Motivated by a paternalistic desire to protect the morals of the working class and immigrants, the reformers were in favor of prohibition. Restricting alcohol was seen as a progressive cause. It was championed by the same people who agitated for women’s suffrage, the income tax, and the direct election of senators, and whose grandparents had agitated for the abolition of slavery. The headquarters of the Women’s Christian Temperance Union was and is in Evanston, to this day a bastion of upper-middle liberalism. (The Frances Willard House, home of the WCTU’s founder, is now a museum open on the first and third Sunday of each month.)
Prohibition also introduced us to a grafter, Michael “Hinky Dink” Kenna, saloon keeper and alderman of the 1st Ward. According to the Encyclopedia of Chicago History, Kenna “created in the 1890s a First Ward political machine based on graft and protection money from the saloons, brothels, and gambling halls of the Levee district, just south of the Loop.”
His customers, needless to say, were the very working men Willard sought to protect from their vices. As Prohibition points out, advocates of temperance, or “drys,” tended to be small-town, native-born Protestants. Those who wanted to keep the liquor flowing, or “wets,” were immigrants and Catholics who saw attacks on drinking as attacks on their culture.

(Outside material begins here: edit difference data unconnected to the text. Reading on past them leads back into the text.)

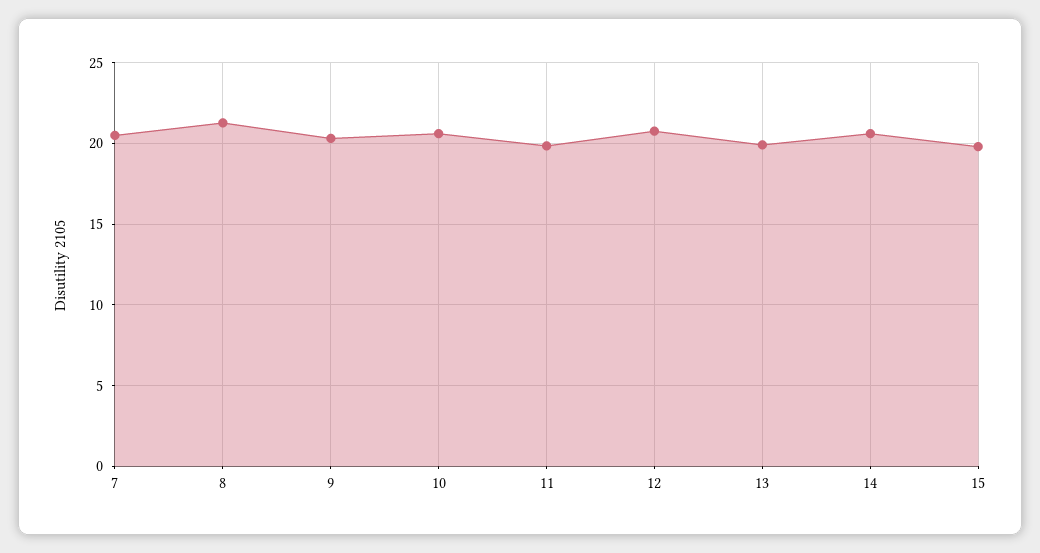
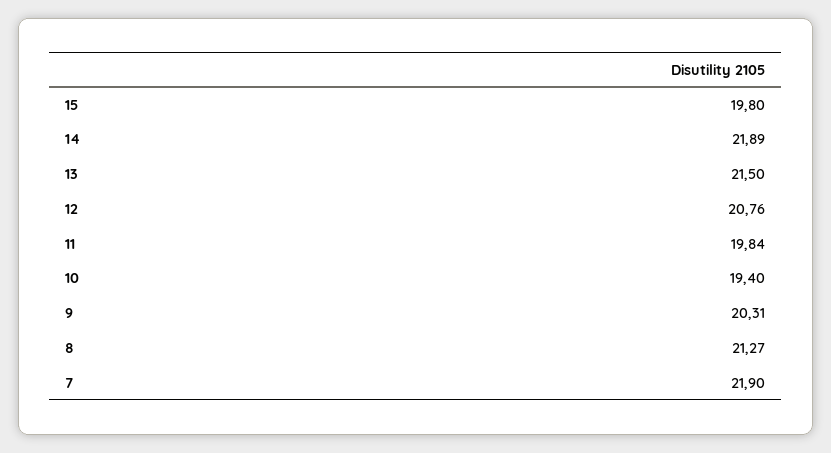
  {
-   "7": 20.5,
+   "7": 21.9,
    "8": 21.27,
    "9": 20.31,
-   "10": 20.5,
+   "10": 19.4,
    "11": 19.84,
    "12": 20.76,
-   "13": 20,
+   "13": 21.5,
-   "14": 20.5,
+   "14": 21.89,
    "15": 19.8
  }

The issue of Prohibition is long dead, but the political factions that fought over it are not. The descendants of the drys are reform groups such as the Better Government Association and the Illinois Campaign for Political Reform, which draw their support from the wealthier, WASPier areas of Chicagoland: the lakefront, the North Shore, Hyde Park. The descendants of the wets are…pretty much every Democrat on the City Council and in the state legislature, elected by the voters the reformers are trying to protect.